Headlines, the economic calendar, and Fed odds, before the bell
Market headlines, this week's economic events, and FOMC rate probabilities in one feed.
14-day free trial · No card requiredWhat is the News tab?
The News tab pulls three separate things into one feed. Market Headlines streams financial news as it publishes, showing the headline, the source, and a timestamp. There is no full article text pulled in, just enough to tell you what happened and when it hit.
The Economic Calendar sits next to it, scoped to USD events for the current week. Each row shows the event name alongside its actual, forecast, and prior values, plus an impact rating of high, medium, or low. The data runs through an LLM processing step before it reaches the feed, one that strips out noise and formats every entry the same way so the calendar reads consistently release after release.
FedWatch closes out the tab with a bar chart of FOMC meeting outcome probabilities: the odds the Fed holds rates, cuts by 25 or 50 basis points, or hikes by 25, broken out for each upcoming meeting. It runs on the same underlying fed funds futures pricing that CME's own FedWatch tool is built on.
What OpticAlpha shows
Live headlines
Headlines stream in with source and timestamp attached, so you can scan what moved overnight or mid-session without waiting on a summary.
Economic calendar
This week's USD events with actual, forecast, and prior values side by side, plus a high, medium, or low impact rating on each one.
FedWatch probabilities
A bar chart of hold, cut, and hike odds for every upcoming FOMC meeting, built from the same fed funds futures data CME's tool uses.
LLM-cleaned data
Calendar entries run through an LLM step that strips noise and formats the output before it ever reaches the feed.

How traders use this
Most of this tab gets used before the opening bell. The habit is simple: scroll the headline feed first thing and check for anything that moved overnight or during the prior session, then decide whether it changes how a position should be sized once the market opens.
The economic calendar gets checked next, usually before 8:30am ET, since that is when the heaviest US releases land. CPI and nonfarm payrolls are the two traders watch closest: both carry a high impact rating on the calendar, and both are known for producing a sharp, fast move in equities and rates within minutes of the print. Knowing a high-impact release is due at 8:30 changes how a trader sizes a position going in, or whether they wait until after the number prints at all.

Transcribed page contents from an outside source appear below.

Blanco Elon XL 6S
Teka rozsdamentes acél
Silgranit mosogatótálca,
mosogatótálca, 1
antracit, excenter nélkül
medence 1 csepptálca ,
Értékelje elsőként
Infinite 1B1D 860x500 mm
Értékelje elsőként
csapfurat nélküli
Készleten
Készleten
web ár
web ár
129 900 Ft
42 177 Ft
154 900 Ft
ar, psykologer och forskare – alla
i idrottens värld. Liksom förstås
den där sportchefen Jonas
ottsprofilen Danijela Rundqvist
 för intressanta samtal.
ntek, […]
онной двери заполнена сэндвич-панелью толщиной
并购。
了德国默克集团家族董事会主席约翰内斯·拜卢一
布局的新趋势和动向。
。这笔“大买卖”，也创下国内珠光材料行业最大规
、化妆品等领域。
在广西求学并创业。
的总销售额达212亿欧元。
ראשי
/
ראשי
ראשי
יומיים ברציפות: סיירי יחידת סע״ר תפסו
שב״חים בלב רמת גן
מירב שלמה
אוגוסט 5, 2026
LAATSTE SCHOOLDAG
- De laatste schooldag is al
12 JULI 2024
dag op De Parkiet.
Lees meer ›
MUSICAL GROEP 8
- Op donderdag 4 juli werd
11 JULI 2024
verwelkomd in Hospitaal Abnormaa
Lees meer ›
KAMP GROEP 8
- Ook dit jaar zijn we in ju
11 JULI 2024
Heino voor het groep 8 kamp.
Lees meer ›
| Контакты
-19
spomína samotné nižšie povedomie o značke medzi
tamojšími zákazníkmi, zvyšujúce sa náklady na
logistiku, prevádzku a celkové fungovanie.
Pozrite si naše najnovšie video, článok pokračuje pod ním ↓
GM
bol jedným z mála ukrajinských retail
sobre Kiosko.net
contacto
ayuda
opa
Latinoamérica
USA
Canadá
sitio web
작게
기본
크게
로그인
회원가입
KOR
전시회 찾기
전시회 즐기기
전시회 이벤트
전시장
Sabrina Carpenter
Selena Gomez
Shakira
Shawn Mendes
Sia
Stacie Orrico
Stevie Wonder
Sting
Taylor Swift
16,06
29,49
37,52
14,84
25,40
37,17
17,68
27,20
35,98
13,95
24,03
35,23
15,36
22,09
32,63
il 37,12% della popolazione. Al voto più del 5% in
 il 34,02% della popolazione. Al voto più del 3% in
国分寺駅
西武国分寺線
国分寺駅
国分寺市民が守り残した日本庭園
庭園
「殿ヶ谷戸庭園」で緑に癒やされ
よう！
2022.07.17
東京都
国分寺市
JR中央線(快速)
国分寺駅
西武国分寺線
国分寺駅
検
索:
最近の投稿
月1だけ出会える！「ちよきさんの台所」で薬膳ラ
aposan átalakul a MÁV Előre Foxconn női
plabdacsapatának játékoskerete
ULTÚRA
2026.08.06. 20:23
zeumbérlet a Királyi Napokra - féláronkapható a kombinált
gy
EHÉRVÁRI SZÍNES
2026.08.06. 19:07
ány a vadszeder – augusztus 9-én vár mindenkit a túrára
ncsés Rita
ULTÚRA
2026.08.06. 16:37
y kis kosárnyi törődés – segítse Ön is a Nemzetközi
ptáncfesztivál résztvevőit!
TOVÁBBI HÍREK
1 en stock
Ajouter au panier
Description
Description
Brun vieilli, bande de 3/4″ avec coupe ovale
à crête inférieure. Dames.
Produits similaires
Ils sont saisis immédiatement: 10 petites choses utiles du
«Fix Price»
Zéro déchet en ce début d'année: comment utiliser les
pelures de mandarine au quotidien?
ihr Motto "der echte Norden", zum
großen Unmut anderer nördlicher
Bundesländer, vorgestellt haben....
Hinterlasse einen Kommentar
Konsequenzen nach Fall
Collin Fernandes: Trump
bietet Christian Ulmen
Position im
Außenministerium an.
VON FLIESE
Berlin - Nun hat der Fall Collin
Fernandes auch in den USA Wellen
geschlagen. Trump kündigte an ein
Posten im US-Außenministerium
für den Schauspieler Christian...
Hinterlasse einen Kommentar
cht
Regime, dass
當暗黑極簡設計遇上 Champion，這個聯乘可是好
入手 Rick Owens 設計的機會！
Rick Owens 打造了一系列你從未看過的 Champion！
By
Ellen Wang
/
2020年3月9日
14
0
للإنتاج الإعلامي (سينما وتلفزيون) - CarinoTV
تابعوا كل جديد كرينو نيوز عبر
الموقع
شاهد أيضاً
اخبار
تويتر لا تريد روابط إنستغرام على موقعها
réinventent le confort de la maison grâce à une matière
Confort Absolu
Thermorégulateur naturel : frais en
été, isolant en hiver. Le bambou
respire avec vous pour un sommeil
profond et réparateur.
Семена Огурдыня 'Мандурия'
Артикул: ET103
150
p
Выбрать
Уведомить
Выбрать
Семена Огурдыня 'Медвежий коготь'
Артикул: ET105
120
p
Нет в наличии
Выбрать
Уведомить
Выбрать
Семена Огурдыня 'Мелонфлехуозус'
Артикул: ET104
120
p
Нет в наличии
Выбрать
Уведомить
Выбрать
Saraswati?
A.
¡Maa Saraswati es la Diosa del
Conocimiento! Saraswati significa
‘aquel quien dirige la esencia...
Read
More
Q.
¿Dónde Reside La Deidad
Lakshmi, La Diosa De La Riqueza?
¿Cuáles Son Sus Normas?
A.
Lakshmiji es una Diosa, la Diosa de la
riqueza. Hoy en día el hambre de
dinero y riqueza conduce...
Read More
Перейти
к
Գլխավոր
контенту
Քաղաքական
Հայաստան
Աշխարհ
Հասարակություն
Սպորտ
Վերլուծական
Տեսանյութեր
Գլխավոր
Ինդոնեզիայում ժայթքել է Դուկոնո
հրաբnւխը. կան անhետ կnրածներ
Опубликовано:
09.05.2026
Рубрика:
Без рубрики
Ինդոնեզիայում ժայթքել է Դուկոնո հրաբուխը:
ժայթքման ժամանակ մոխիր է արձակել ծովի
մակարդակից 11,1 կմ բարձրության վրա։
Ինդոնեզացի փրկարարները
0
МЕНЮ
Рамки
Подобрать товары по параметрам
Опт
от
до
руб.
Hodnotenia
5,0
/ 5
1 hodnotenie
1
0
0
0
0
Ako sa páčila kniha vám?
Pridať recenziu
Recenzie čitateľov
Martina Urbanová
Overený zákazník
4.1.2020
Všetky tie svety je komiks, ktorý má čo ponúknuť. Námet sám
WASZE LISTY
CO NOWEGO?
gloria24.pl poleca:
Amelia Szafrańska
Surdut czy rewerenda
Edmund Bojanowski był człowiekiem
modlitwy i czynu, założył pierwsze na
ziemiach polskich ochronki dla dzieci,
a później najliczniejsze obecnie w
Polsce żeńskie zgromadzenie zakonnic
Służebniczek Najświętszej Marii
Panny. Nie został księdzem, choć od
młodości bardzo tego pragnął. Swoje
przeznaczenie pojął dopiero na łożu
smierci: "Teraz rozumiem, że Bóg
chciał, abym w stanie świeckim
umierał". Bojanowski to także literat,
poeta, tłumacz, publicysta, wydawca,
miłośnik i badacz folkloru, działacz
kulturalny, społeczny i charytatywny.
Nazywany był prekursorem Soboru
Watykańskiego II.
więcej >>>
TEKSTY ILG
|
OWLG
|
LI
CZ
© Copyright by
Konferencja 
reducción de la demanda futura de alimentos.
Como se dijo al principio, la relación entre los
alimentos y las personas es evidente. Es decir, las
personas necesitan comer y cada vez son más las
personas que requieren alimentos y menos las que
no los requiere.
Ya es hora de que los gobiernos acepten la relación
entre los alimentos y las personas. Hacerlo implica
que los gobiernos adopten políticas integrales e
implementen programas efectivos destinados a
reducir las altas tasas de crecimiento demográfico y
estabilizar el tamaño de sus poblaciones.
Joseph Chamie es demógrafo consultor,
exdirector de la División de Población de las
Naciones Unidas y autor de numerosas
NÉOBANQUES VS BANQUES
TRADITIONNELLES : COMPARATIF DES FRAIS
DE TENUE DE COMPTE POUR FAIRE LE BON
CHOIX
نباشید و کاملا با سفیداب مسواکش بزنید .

FedWatch gets pulled up before trading anything rate-sensitive: financials, homebuilders, utilities, growth stocks priced on a long duration of future earnings. If the chart shows the market pricing in a high probability of a hold at the next meeting and a trader is expecting a surprise cut, that gap is the trade. If the odds already lean heavily toward a cut, a lot of that move may already be priced into the tape.
Terms on this page
- FedWatch
- A tool showing the market-implied probability of each possible outcome at an upcoming Fed meeting, derived from fed funds futures pricing.
- Impact rating
- A calendar event's expected market significance, shown as high, medium, or low.
- Actual vs forecast
- The comparison between a released economic figure and what economists expected beforehand. Large surprises in either direction tend to move markets.
- Basis point
- One hundredth of a percentage point (0.01%), the standard unit for describing interest rate changes.
- FOMC
- The Federal Open Market Committee, the Fed body that sets US interest rate policy at scheduled meetings roughly every six weeks.
Questions traders ask
Where do the headlines come from?
A scrolling feed with source, headline, and timestamp. It's headline and source only, no full article, since the point is speed, not depth.
What does the economic calendar show?
USD-focused events for the current week, each with actual, forecast, and prior values plus an impact rating. The raw data gets processed through an LLM step that strips noise before it reaches the feed.
What is FedWatch measuring?
The probability the market assigns to each possible outcome at the next FOMC meetings: hold, cut 25 or 50 basis points, or hike 25 basis points. It's derived from fed funds futures pricing, the same underlying data as CME's FedWatch tool.
How often does FedWatch update?
Whenever the underlying futures pricing shifts enough to move the odds, refreshed on a scheduled poll.
Is this the same calendar as the Forex tab's calendar?
Same underlying source, different scope. News shows USD-only events. Forex shows all 8 major currencies, since a rate trader needs to see EUR, GBP, and JPY events too, not just US ones.